BAY WINDOWS Arts Plus
March 7, 2002

THE VERY DEFINITION OF EDGE
Black Box Theater is littered with the sacred cows this comedic trio brilliantly brings down
by Robert Nesti

At the onset of their hilarious show, the three members of "Unitard" come through the audience each promoting their one-person show, skewering everyone from David Drake to Karen Finley to Lily Tomlin in the process. "I call my answering machine from my cell phone from the stage and ask the audience to leave a message," says one. "I sit in a bathtub filled with yams exploring my Hungarian heritage," says another.

And the trio--Michael Albo, Nora Burns, and David Ilku--are so good at this that you may never think of solo performance artists in the same way again.

Coming from New York where they've played in a number of downtown venues over the past year, the three are sharp satirists in the Mike Nichols-Elaine May tradition. And in this breezy, 70-minute show take on a variety of contemporary topics and view them through their distinctive (and very gay) sensibilities.

Each comes from a different performance background: Albo is a solo theater artist and writer, whose first novel, "Hornito: My Lie Life" (HarperCollins) was published last fall. Burns is best known for being part of the comic quartet "the Nellie Olesons": and David Ilku is one-half of the drag duo "The Dueling Bankheads."

I have no idea what brought them together, but it was a smart move--if a gay cable network ever happens, they deserve their own late-night comedy show. In fact, Comedy Central should give them a look--they'd be perfect after Primetime Glick.

Under the direction of Roland Tec, their skits and monologues are nearly always on-target, taking recognizable urban types and situations and lampooning them with a wonderful sense of irony.

Take, for instance, Burns as an upscale Urban Mon, the kind you may bump into in an upscale shop on Newbury Street. Speaking with a privileged smugness, she announces "I'm having a baby...and that makes me better than you," before running through a litany of snobbish reasons why.

Lesbian mothers also get sent up in another skit where she plays an adopting mother obsessed with the status of her child. It was both very funny and unexpectedly un-p.c., and made for the only moment in the show when there was a sense of unease in the audience's response.

Albo's comedy is more on the personal level; that is, making fun of relationships and dating. In one routine he plays a man who is dating himself and whose hilarious description of his personal epiphany makes droll fun of 12-step jargon. In another he plays a self-obsessed actor who dismisses his friend with this passive-aggressive manner. "I just did another voiceover. You should try it. It's hard to get into but you should try it," he tells him.

In another he appears with his arm filled with shopping bags from upscale shops to berate the new economic reality. "Where did you go, big fat, flush economy?" he asks, while longing for what he calls the Enron illusion of wealth. "Gay people embraced shopping so that shopping and gay became the same thing," he observes.

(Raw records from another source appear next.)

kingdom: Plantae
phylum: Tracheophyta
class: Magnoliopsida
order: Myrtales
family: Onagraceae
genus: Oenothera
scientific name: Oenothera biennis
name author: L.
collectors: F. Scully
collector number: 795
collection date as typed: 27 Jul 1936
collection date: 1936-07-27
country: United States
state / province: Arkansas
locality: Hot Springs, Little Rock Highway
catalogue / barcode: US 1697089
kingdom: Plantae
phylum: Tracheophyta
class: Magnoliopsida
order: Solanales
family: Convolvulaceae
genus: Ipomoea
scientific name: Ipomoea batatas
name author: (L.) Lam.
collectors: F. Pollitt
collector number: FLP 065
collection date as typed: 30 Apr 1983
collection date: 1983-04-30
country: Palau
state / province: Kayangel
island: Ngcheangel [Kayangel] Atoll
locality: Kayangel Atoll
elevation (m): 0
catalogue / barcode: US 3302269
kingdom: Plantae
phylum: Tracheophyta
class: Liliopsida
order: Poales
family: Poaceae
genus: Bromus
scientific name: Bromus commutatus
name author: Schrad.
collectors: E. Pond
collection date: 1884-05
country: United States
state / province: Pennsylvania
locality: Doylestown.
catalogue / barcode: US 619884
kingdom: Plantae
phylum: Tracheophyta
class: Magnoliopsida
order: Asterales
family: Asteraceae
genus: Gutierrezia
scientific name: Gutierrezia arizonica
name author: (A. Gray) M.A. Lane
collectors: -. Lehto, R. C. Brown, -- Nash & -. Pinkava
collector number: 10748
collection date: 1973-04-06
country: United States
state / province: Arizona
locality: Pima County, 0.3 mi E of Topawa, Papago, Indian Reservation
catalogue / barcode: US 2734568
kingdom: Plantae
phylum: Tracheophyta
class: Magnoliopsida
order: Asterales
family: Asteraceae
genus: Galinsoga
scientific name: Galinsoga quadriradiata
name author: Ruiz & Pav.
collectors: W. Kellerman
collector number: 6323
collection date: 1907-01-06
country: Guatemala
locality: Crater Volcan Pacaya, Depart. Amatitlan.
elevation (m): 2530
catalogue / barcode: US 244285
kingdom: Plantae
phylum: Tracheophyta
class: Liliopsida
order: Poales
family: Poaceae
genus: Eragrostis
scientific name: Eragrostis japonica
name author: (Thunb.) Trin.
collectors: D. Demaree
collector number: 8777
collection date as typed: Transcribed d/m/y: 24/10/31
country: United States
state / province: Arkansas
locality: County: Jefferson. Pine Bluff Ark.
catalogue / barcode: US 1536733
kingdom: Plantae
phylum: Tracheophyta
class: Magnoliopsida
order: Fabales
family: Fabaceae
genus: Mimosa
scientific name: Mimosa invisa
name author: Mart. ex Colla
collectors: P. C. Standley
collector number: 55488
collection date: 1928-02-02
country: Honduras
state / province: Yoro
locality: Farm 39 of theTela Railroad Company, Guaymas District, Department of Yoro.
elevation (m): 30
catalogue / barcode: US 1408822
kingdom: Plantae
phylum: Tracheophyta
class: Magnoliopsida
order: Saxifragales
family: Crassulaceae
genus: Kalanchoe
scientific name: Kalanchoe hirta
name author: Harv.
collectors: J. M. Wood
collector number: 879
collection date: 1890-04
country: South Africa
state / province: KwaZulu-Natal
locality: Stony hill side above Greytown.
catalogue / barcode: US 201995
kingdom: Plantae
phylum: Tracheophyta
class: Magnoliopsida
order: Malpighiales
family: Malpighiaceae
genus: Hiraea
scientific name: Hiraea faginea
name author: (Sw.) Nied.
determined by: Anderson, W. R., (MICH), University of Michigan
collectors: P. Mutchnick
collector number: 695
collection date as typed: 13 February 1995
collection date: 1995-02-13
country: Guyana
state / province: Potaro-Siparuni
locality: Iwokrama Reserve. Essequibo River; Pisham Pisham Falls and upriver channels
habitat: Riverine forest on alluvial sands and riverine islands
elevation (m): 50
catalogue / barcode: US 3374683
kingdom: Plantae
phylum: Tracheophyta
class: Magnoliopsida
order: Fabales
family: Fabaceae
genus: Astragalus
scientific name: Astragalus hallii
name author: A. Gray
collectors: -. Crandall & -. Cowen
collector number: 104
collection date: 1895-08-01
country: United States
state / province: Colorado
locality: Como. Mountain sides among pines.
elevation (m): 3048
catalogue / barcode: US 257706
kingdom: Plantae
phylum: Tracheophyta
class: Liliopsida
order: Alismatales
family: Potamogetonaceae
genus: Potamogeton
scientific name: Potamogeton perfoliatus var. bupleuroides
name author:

But by far his most ingenious bit is his take on an MTV video in which he plays a dancer backing up a singer like Jennifer Lopez, running through a Debbie Allen-like dance routine.

The character actor
Ilku is much more the character actor of the troupe, taking on a more eclectic group of contemporary types. In one he's the kind of European lounge lizard you might find on "Sex and the City," who puts down his friends with acidic comments. ("Your travel agent called about your ego trip. You're overbooked.")

In another he hits a note of recognition as an angry Starbucks employee, while in a third he does a funny take on actor Jackie Chan promoting his workout video in which "vogueing" gets mispronounced as "wogueing."

Burns takes on a variety of media types, from a junkie talk show hostess to a Dr. Laura-type with a know-it-all attitude to her audience, both gay and straight. One of her most memorable skits has her playing a tough-as-nails New York publicist whose shark-like attitude pushes the limits of taste. At one point she says that Muhammad Ali is changing his name back to Cassius Clay "for obvious reason"; at another she says that she has good news for her client Father Geoghan--she's signed a book deal for him with Disney.

If edgy humor's what you want, then look no further than "Unitard."